Sauf à vivre totalement hors du temps, il ne peut imaginer une seconde remporter l’investiture de son parti pour l’élection présidentielle de l’année prochaine. Son image est trop dégradée, fragilisée par l’affaire Bygmalion, détériorée par le soupçon de fraude et de mensonges lors de l’élection à la présidence de l’UMP voici quatre ans, brouillée par le sentiment perpétuel d’artificialité et de calcul qui se dégage de sa démarche politique depuis des années, pour qu’il puisse un instant imaginer gagner le concours. Et s’il s’enfermait dans cette rêverie, le résultat du premier tour le ramènerait brutalement sur terre.

L’homme est suffisamment fin, en réalité, pour éviter de se payer d’illusions. Le rôle qu’il peut jouer dans cette primaire, et dont il est conscient, est plus réduit, rabougri même, mais probablement satisfaisant car de nature à répondre à des émotions personnelles fortes et dissimulées par les discours et les postures.

Ce rôle, pour le dire simplement, est purement négatif.
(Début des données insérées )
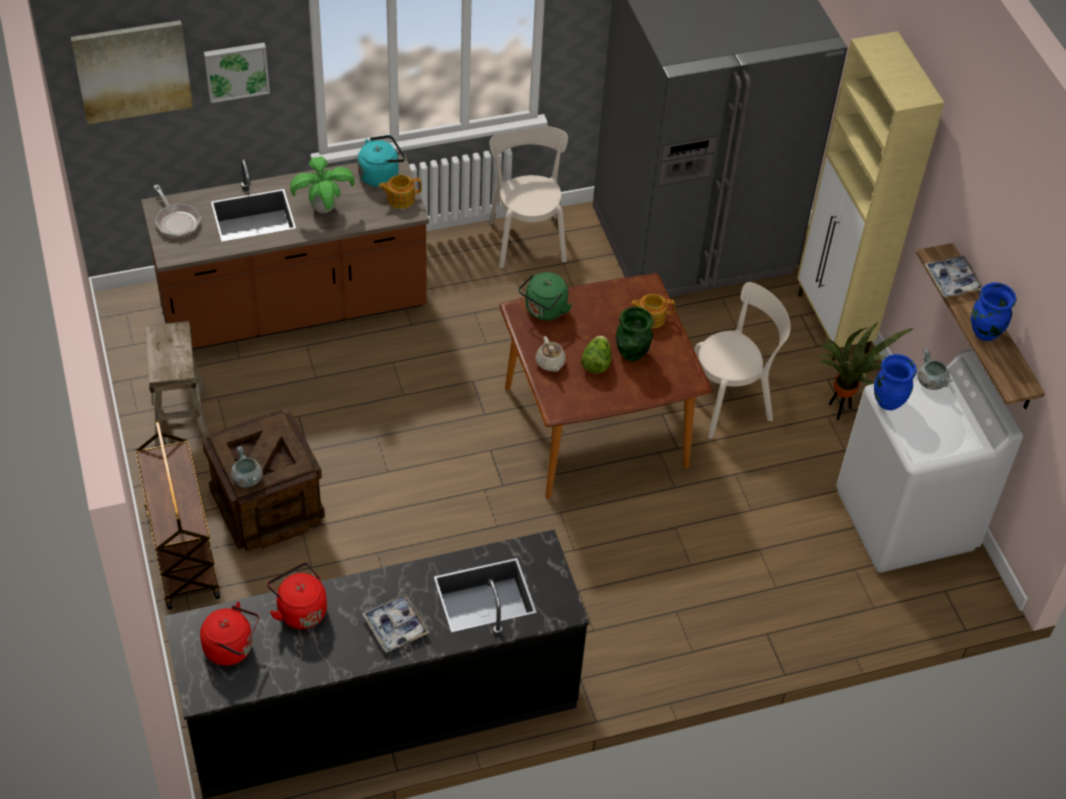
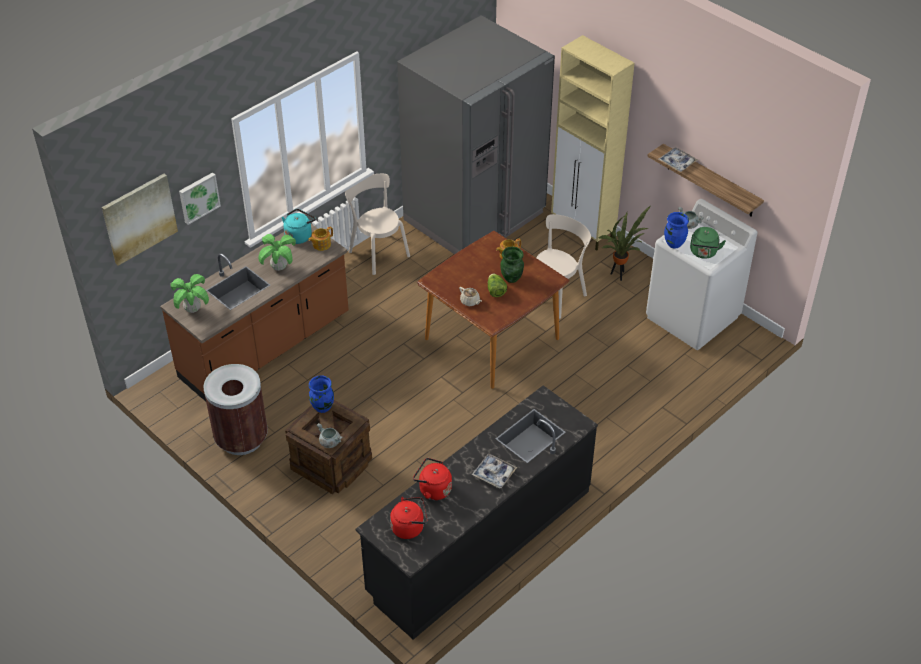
camera: 25 degrees left, 5 degrees down
brown cart [135,420,220,610] -> none
beige stool [145,321,209,447] -> brown trash can [203,364,268,455]
frying pan [153,184,201,238] -> potted plant [170,274,209,313]
green kettle [519,272,572,321] -> green kettle moved to [690,227,726,259]
blue vase [971,282,1017,341] -> blue vase moved to [309,375,334,413]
Tout ce à quoi peut prétendre Jean-François Copé, c’est à une action négative, nuisible, pour Nicolas Sarkozy auquel le lie désormais un ressentiment profond. Chacun de ses arguments, durant la campagne, visera à dévaloriser la volonté de L’ancien chef de l’Etat de retourner à l’Elysée. Cette « droite » qui recule, voilà l’ennemi, et voilà donc le mot d’ordre de la campagne copéiste.

Que fera-t-il ensuite du maigre capital électoral qu’il aura amassé, quelques pour cents, variables en fonction du nombre de candidats sur la ligne de départ? A part les apporter à Alain Juppé, on ne voit pas bien, même si on douter que le maire de Bordeaux incarne un jour la décomplexion de la droite.
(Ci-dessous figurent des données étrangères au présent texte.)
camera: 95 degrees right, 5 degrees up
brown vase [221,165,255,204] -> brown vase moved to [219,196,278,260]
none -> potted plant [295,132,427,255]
La politique est parfois ainsi faite. Le jeu entre les hommes, les émotions qui les séparent, les vengeances qui se murissent, comptent bien davantage que les projets qui les opposent et les idées qui les distinguent. Se désoler de ce constat est assez puéril, car ce serait négliger que la politique est une activité humaine, et donc affectée, comme toutes les activités de ce type, par les humeurs et les passions. Le négliger, pour dire la même chose différemment, c’est réclamer à la politique d’être ce qu’elle ne sera jamais: une activité froide, cérébrale, purement intellectuelle. Et c’est donc prendre le risque d’être déçu, ce que nous sommes d’ailleurs en France depuis bien longtemps.

La primaire des Républicains, comme avant elle celle des socialistes en 2011, sera une palette assez complète de ce peut offrir la politique. Deux ou trois candidats sérieux pour la victoire, accompagnés d’autres prétendants mus par des calculs plus personnels, égoïstes, anticipant des étapes futures et se servant du rendez-vous électoral comme d’un marche-pied.
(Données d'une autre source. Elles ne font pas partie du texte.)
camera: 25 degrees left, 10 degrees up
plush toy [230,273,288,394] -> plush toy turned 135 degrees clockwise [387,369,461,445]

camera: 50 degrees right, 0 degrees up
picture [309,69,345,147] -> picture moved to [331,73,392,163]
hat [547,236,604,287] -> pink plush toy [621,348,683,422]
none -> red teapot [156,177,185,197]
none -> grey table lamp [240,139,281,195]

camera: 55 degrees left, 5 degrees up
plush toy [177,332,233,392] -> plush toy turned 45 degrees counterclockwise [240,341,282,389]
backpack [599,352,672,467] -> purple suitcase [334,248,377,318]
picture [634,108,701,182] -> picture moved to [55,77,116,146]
Et puis, compte tenu des histoires de famille, certains aussi participent avec au coeur la vengeance et le mépris, véritables Monte-Christo de la politique, qui ne vivent que pour faire trébucher ceux qu’ils jugent responsables de leurs malheurs personnels.

Voilà d’où vient Jean-François Copé, l’un des candidats de ces primaires, directement issu des pages d’Alexandre Dumas qui connaissait jusque dans ses replis secrets l’âme des hommes et mesurait la manière dont les sentiments guidaient les actions, des plus héroïques aux plus mesquines.